Opening a health savings account (HSA) now can help you enjoy a comfortable retirement. How?

To enroll in an HSA, you must have health coverage through a high-deductible health plan.
The Employee Benefit Research Institute (EBRI) recently noted that “a person contributing for 40 years to an HSA could save up to $360,000 if the rate of return was 2.5 percent, $600,000 if the rate of return was 5 percent, and nearly $1.1 million if the rate of return was 7.5 percent…”

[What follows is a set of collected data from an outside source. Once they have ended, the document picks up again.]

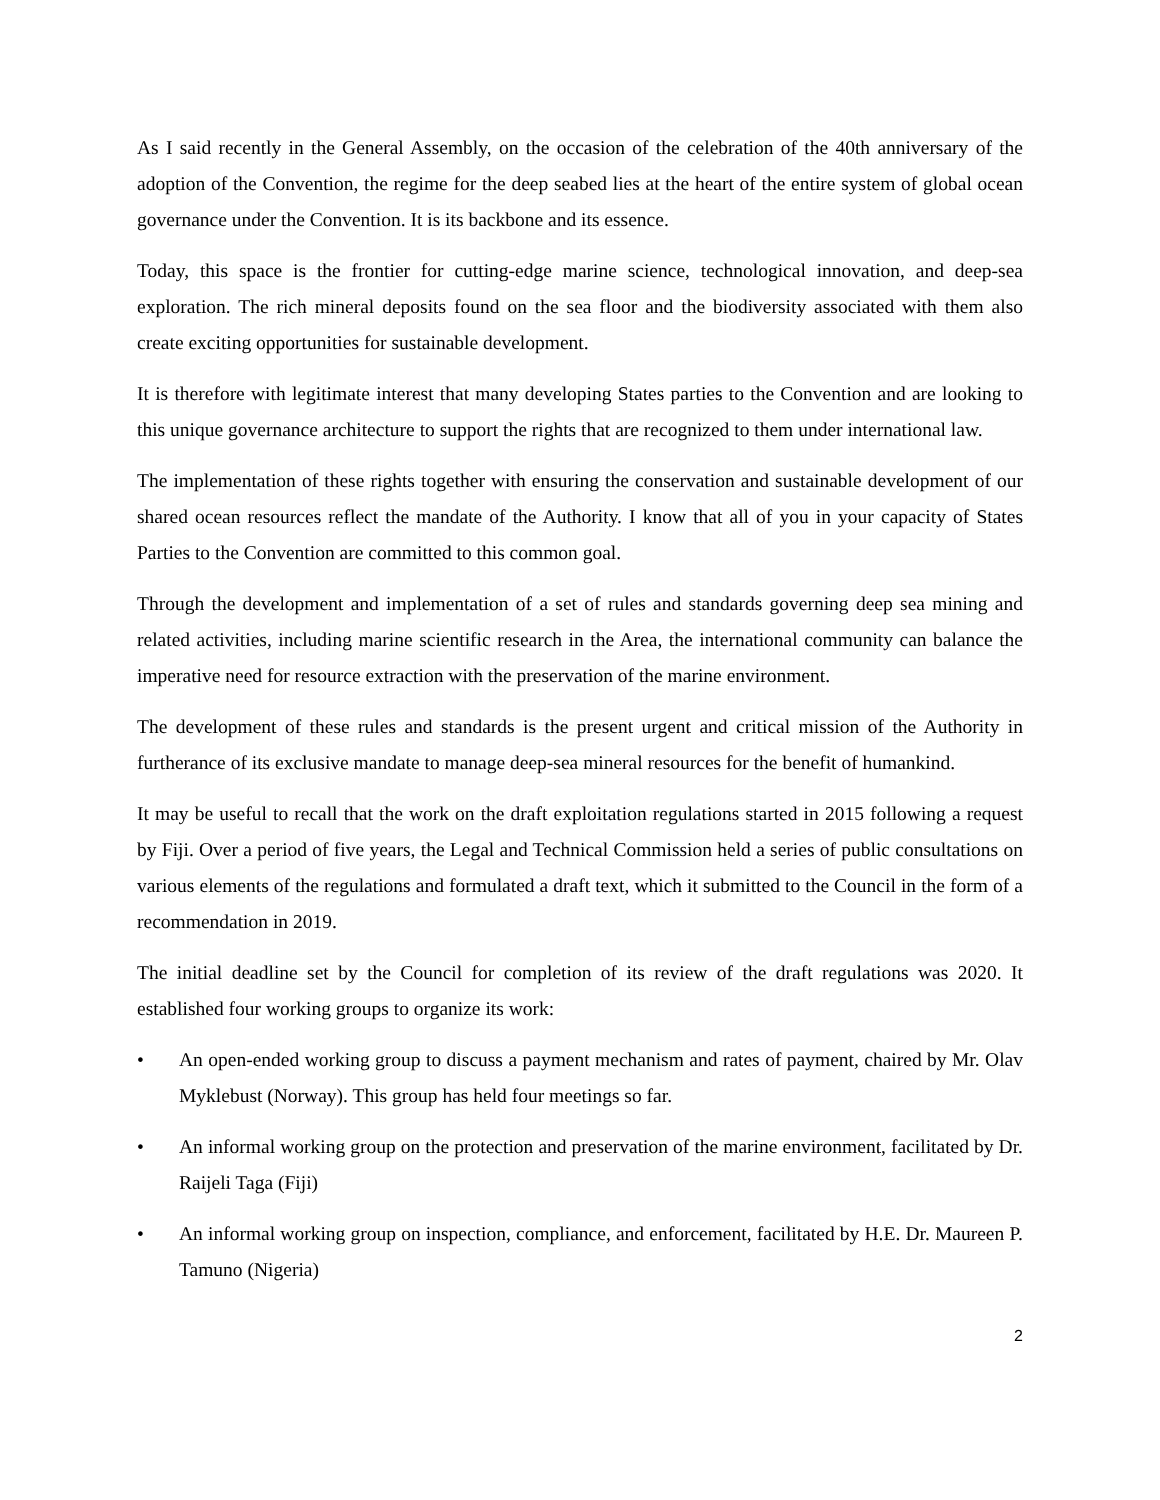As I said recently in the General Assembly, on the occasion of the celebration of the 40th anniversary of the adoption of the Convention, the regime for the deep seabed lies at the heart of the entire system of global ocean governance under the Convention. It is its backbone and its essence.
Today, this space is the frontier for cutting-edge marine science, technological innovation, and deep-sea exploration. The rich mineral deposits found on the sea floor and the biodiversity associated with them also create exciting opportunities for sustainable development.
It is therefore with legitimate interest that many developing States parties to the Convention and are looking to this unique governance architecture to support the rights that are recognized to them under international law.
The implementation of these rights together with ensuring the conservation and sustainable development of our shared ocean resources reflect the mandate of the Authority. I know that all of you in your capacity of States Parties to the Convention are committed to this common goal.
Through the development and implementation of a set of rules and standards governing deep sea mining and related activities, including marine scientific research in the Area, the international community can balance the imperative need for resource extraction with the preservation of the marine environment.
The development of these rules and standards is the present urgent and critical mission of the Authority in furtherance of its exclusive mandate to manage deep-sea mineral resources for the benefit of humankind.
It may be useful to recall that the work on the draft exploitation regulations started in 2015 following a request by Fiji. Over a period of five years, the Legal and Technical Commission held a series of public consultations on various elements of the regulations and formulated a draft text, which it submitted to the Council in the form of a recommendation in 2019.
The initial deadline set by the Council for completion of its review of the draft regulations was 2020. It established four working groups to organize its work:
• An open-ended working group to discuss a payment mechanism and rates of payment, chaired by Mr. Olav Myklebust (Norway). This group has held four meetings so far.
• An informal working group on the protection and preservation of the marine environment, facilitated by Dr. Raijeli Taga (Fiji)
• An informal working group on inspection, compliance, and enforcement, facilitated by H.E. Dr. Maureen P. Tamuno (Nigeria)
2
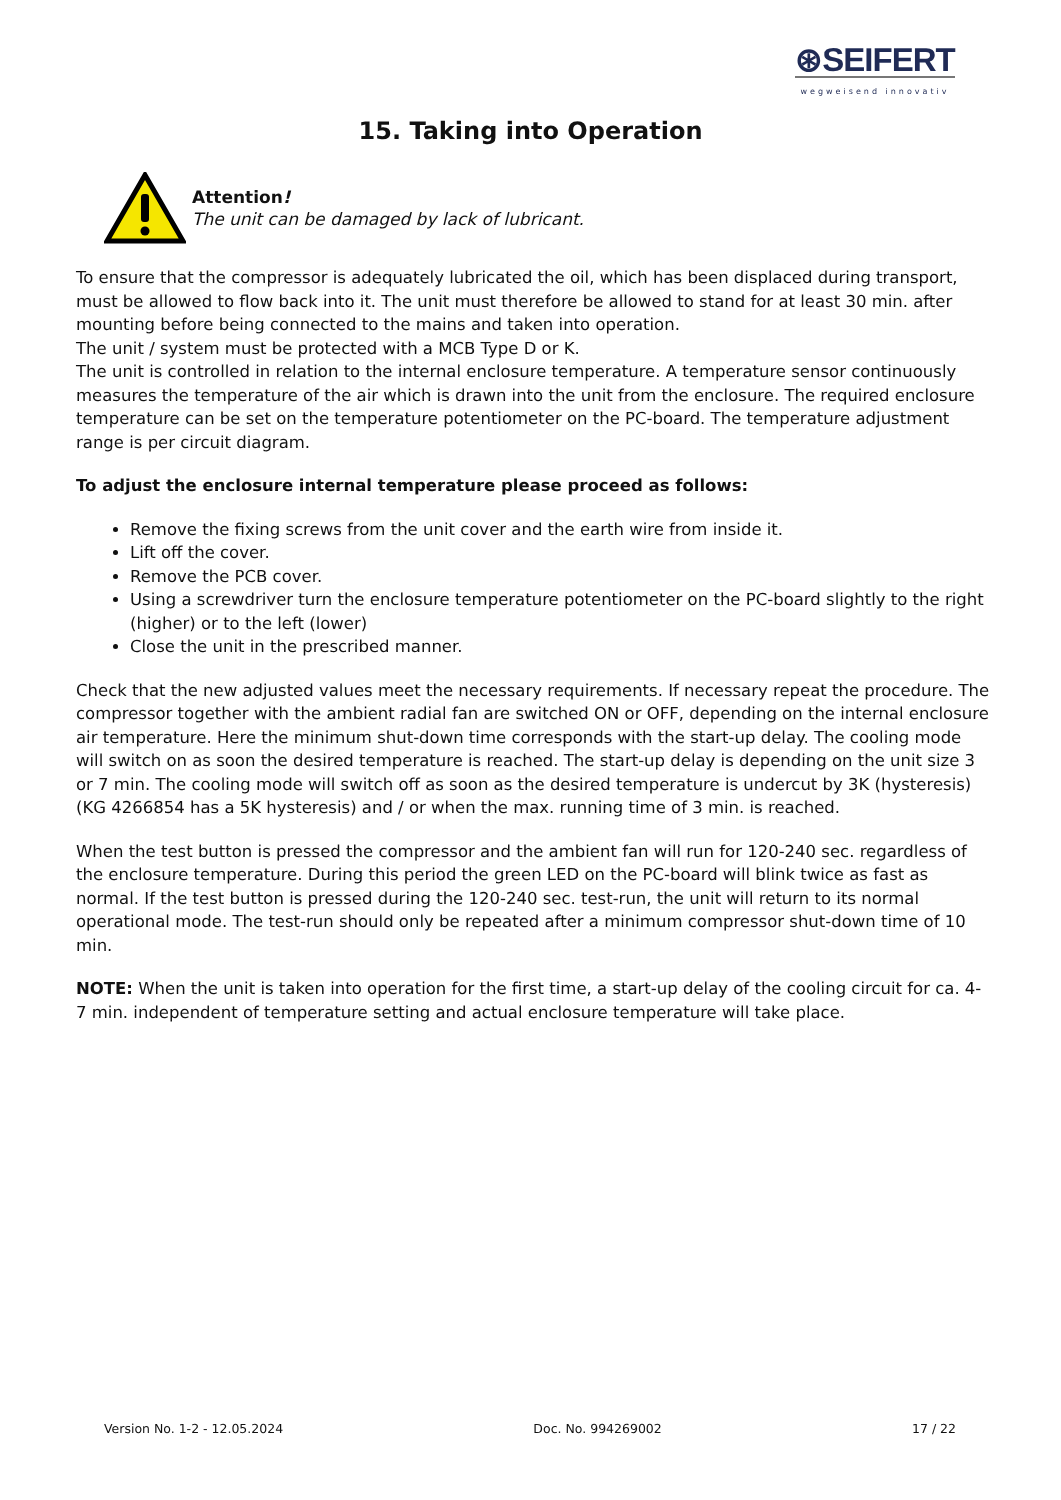⊛SEIFERT
wegweisend innovativ
15. Taking into Operation
Attention!
The unit can be damaged by lack of lubricant.
To ensure that the compressor is adequately lubricated the oil, which has been displaced during transport, must be allowed to flow back into it. The unit must therefore be allowed to stand for at least 30 min. after mounting before being connected to the mains and taken into operation.
The unit / system must be protected with a MCB Type D or K.
The unit is controlled in relation to the internal enclosure temperature. A temperature sensor continuously measures the temperature of the air which is drawn into the unit from the enclosure. The required enclosure temperature can be set on the temperature potentiometer on the PC-board. The temperature adjustment range is per circuit diagram.
To adjust the enclosure internal temperature please proceed as follows:
Remove the fixing screws from the unit cover and the earth wire from inside it.
Lift off the cover.
Remove the PCB cover.
Using a screwdriver turn the enclosure temperature potentiometer on the PC-board slightly to the right (higher) or to the left (lower)
Close the unit in the prescribed manner.
Check that the new adjusted values meet the necessary requirements. If necessary repeat the procedure. The compressor together with the ambient radial fan are switched ON or OFF, depending on the internal enclosure air temperature. Here the minimum shut-down time corresponds with the start-up delay. The cooling mode will switch on as soon the desired temperature is reached. The start-up delay is depending on the unit size 3 or 7 min. The cooling mode will switch off as soon as the desired temperature is undercut by 3K (hysteresis) (KG 4266854 has a 5K hysteresis) and / or when the max. running time of 3 min. is reached.
When the test button is pressed the compressor and the ambient fan will run for 120-240 sec. regardless of the enclosure temperature. During this period the green LED on the PC-board will blink twice as fast as normal. If the test button is pressed during the 120-240 sec. test-run, the unit will return to its normal operational mode. The test-run should only be repeated after a minimum compressor shut-down time of 10 min.
NOTE: When the unit is taken into operation for the first time, a start-up delay of the cooling circuit for ca. 4-7 min. independent of temperature setting and actual enclosure temperature will take place.
Version No. 1-2 - 12.05.2024 Doc. No. 994269002 17 / 22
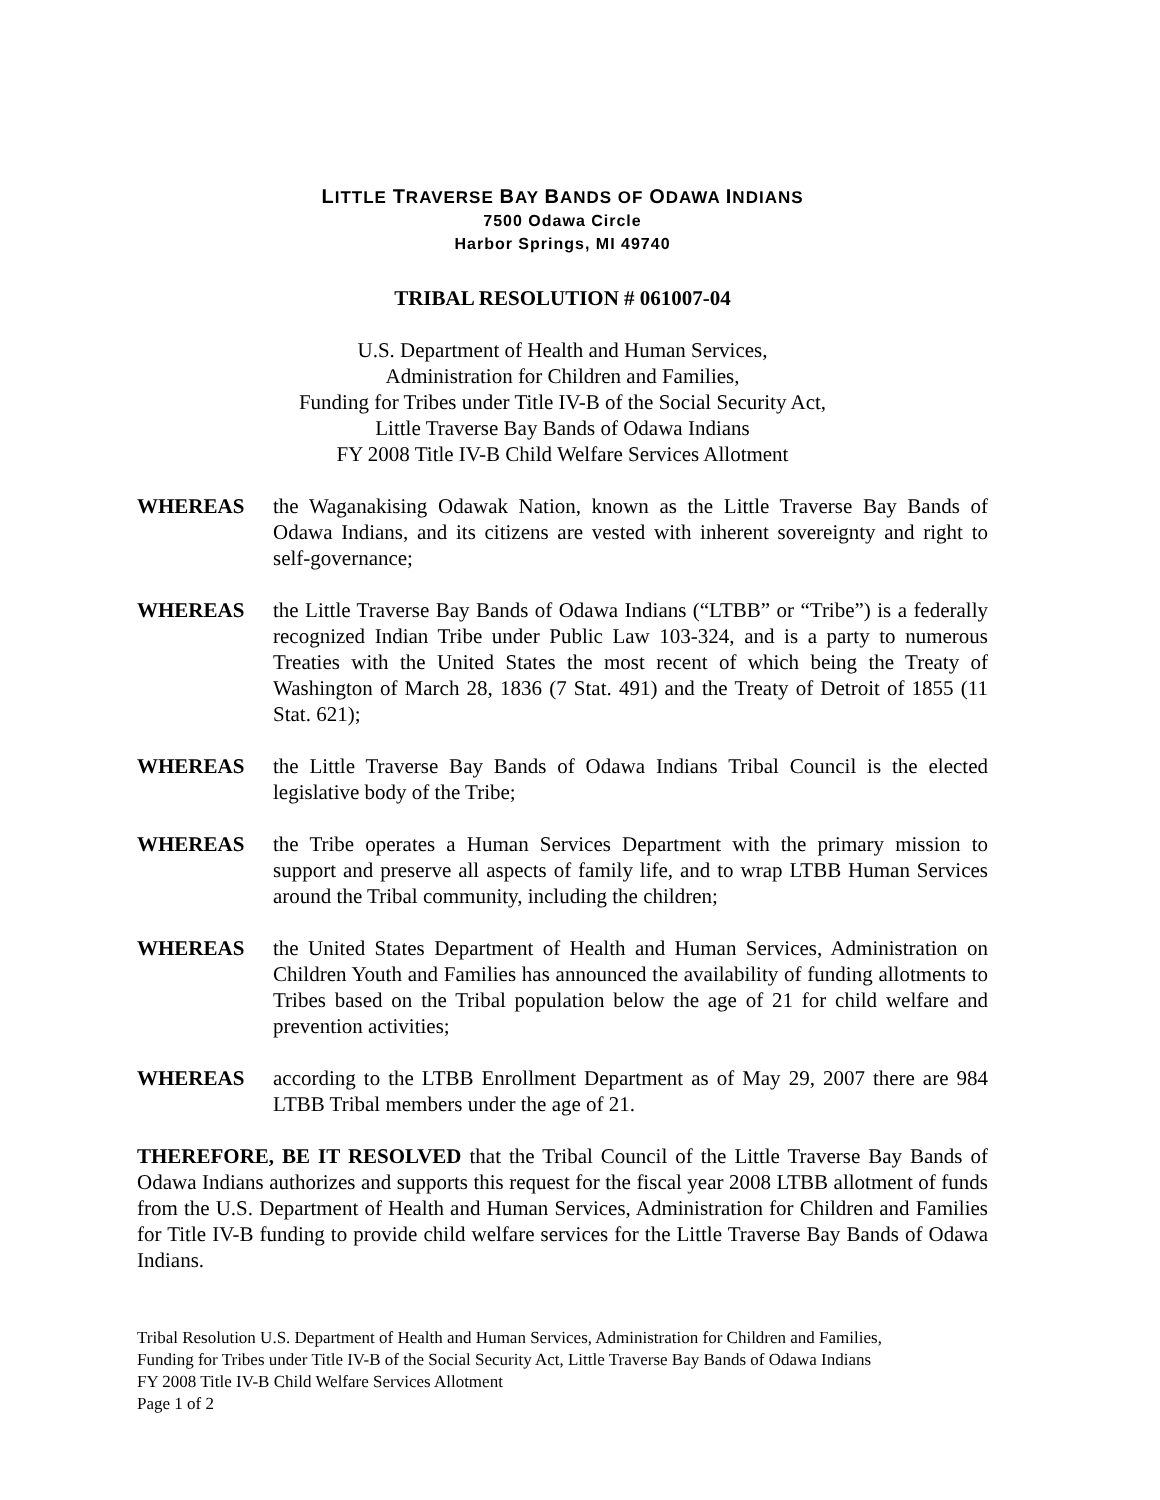LITTLE TRAVERSE BAY BANDS OF ODAWA INDIANS
7500 Odawa Circle
Harbor Springs, MI 49740
TRIBAL RESOLUTION # 061007-04
U.S. Department of Health and Human Services,
Administration for Children and Families,
Funding for Tribes under Title IV-B of the Social Security Act,
Little Traverse Bay Bands of Odawa Indians
FY 2008 Title IV-B Child Welfare Services Allotment
WHEREAS the Waganakising Odawak Nation, known as the Little Traverse Bay Bands of Odawa Indians, and its citizens are vested with inherent sovereignty and right to self-governance;
WHEREAS the Little Traverse Bay Bands of Odawa Indians (“LTBB” or “Tribe”) is a federally recognized Indian Tribe under Public Law 103-324, and is a party to numerous Treaties with the United States the most recent of which being the Treaty of Washington of March 28, 1836 (7 Stat. 491) and the Treaty of Detroit of 1855 (11 Stat. 621);
WHEREAS the Little Traverse Bay Bands of Odawa Indians Tribal Council is the elected legislative body of the Tribe;
WHEREAS the Tribe operates a Human Services Department with the primary mission to support and preserve all aspects of family life, and to wrap LTBB Human Services around the Tribal community, including the children;
WHEREAS the United States Department of Health and Human Services, Administration on Children Youth and Families has announced the availability of funding allotments to Tribes based on the Tribal population below the age of 21 for child welfare and prevention activities;
WHEREAS according to the LTBB Enrollment Department as of May 29, 2007 there are 984 LTBB Tribal members under the age of 21.
THEREFORE, BE IT RESOLVED that the Tribal Council of the Little Traverse Bay Bands of Odawa Indians authorizes and supports this request for the fiscal year 2008 LTBB allotment of funds from the U.S. Department of Health and Human Services, Administration for Children and Families for Title IV-B funding to provide child welfare services for the Little Traverse Bay Bands of Odawa Indians.
Tribal Resolution U.S. Department of Health and Human Services, Administration for Children and Families,
Funding for Tribes under Title IV-B of the Social Security Act, Little Traverse Bay Bands of Odawa Indians
FY 2008 Title IV-B Child Welfare Services Allotment
Page 1 of 2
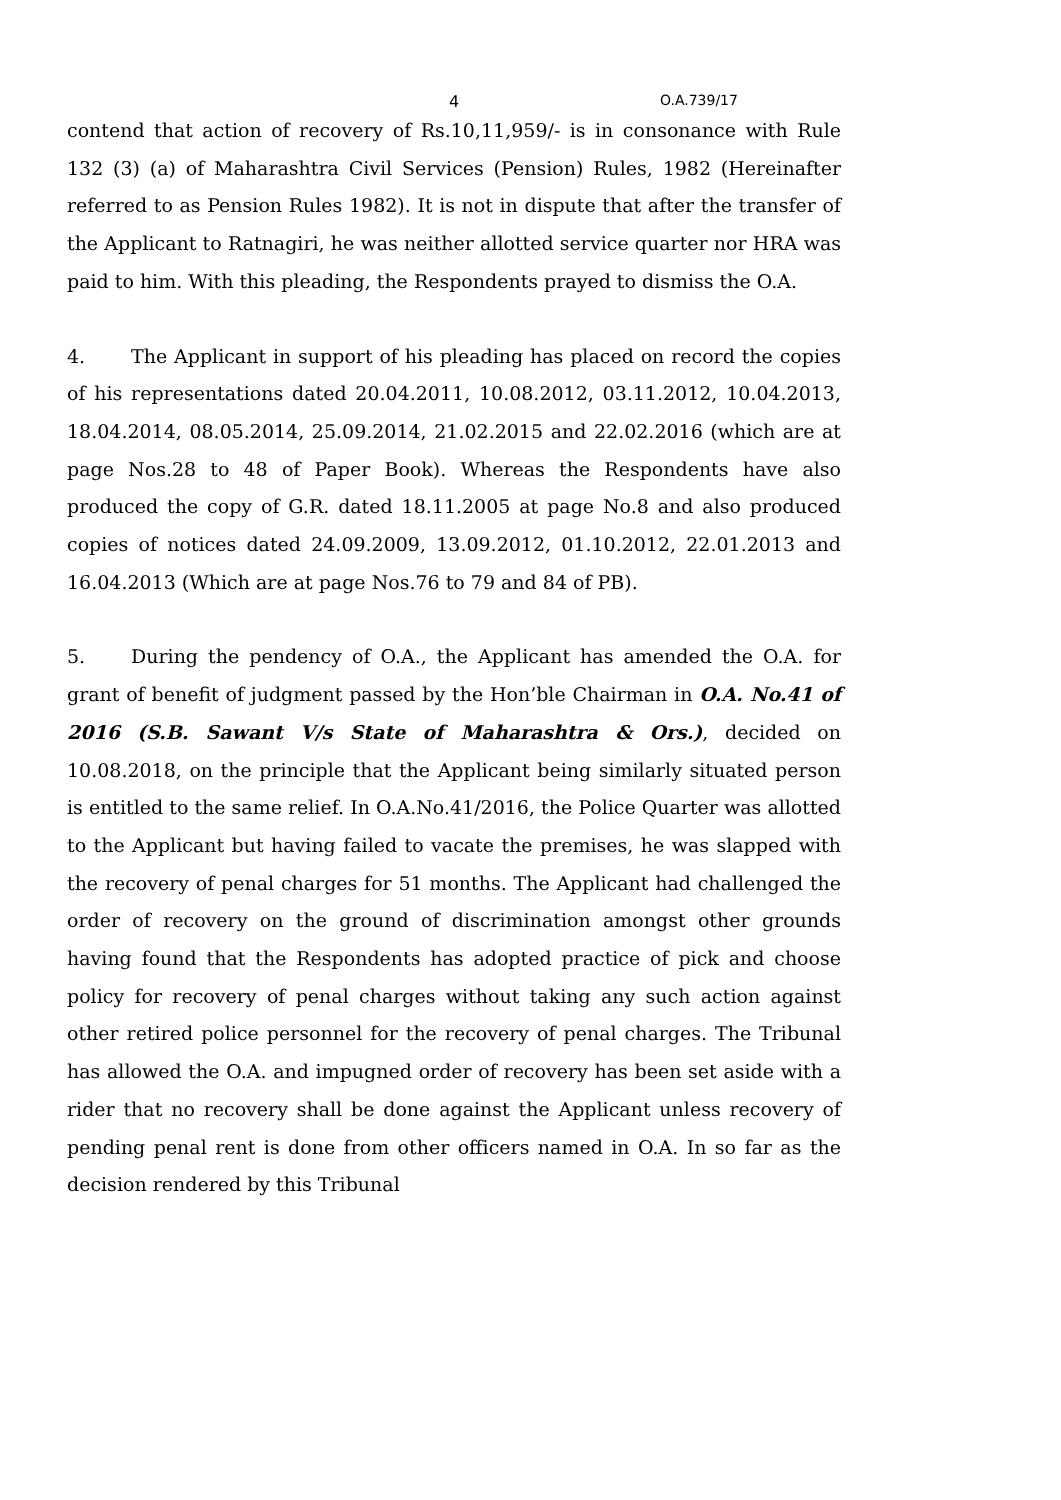4 O.A.739/17
contend that action of recovery of Rs.10,11,959/- is in consonance with Rule 132 (3) (a) of Maharashtra Civil Services (Pension) Rules, 1982 (Hereinafter referred to as Pension Rules 1982). It is not in dispute that after the transfer of the Applicant to Ratnagiri, he was neither allotted service quarter nor HRA was paid to him. With this pleading, the Respondents prayed to dismiss the O.A.
4. The Applicant in support of his pleading has placed on record the copies of his representations dated 20.04.2011, 10.08.2012, 03.11.2012, 10.04.2013, 18.04.2014, 08.05.2014, 25.09.2014, 21.02.2015 and 22.02.2016 (which are at page Nos.28 to 48 of Paper Book). Whereas the Respondents have also produced the copy of G.R. dated 18.11.2005 at page No.8 and also produced copies of notices dated 24.09.2009, 13.09.2012, 01.10.2012, 22.01.2013 and 16.04.2013 (Which are at page Nos.76 to 79 and 84 of PB).
5. During the pendency of O.A., the Applicant has amended the O.A. for grant of benefit of judgment passed by the Hon’ble Chairman in O.A. No.41 of 2016 (S.B. Sawant V/s State of Maharashtra & Ors.), decided on 10.08.2018, on the principle that the Applicant being similarly situated person is entitled to the same relief. In O.A.No.41/2016, the Police Quarter was allotted to the Applicant but having failed to vacate the premises, he was slapped with the recovery of penal charges for 51 months. The Applicant had challenged the order of recovery on the ground of discrimination amongst other grounds having found that the Respondents has adopted practice of pick and choose policy for recovery of penal charges without taking any such action against other retired police personnel for the recovery of penal charges. The Tribunal has allowed the O.A. and impugned order of recovery has been set aside with a rider that no recovery shall be done against the Applicant unless recovery of pending penal rent is done from other officers named in O.A. In so far as the decision rendered by this Tribunal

This scenario assumes that you make no withdrawals from your HSA before retirement—something many people cannot afford to do. Still, EBRI reported that account balances typically increase with the age of the account owner. At the end of 2013, account balances averaged $697 for owners under age 25, while owners ages 65 and up had an average of $4,460. Since HSAs have only been around for 10 years, younger individuals who start saving today can build significant savings.
Contribution limits for HSAs adjust every year for inflation. For 2015, you can contribute up to the following amounts into an HSA:
- For individuals with self-only health insurance coverage: $3,350.
- For those with family health insurance coverage: $6,650.
- For individuals age 55+: You can make an additional $1,000 “catch-up” contribution.
You may also contribute to a health insurance account for a family member. You, your employer or both may contribute to your HSA. The one limit applies to contributions from all sources. However, individuals age 55 and older must have their own HSA to make the catch-up contribution.
To enroll in an HSA, you must have health coverage through a high-deductible health plan. For 2015, these plans must have a deductible of at least $1,300 for self-only coverage, and $2,600 for family coverage. You cannot contribute to an HSA if you have Medicare. You CAN use your accumulated HSA funds to pay medical expenses after you enroll in Medicare, however.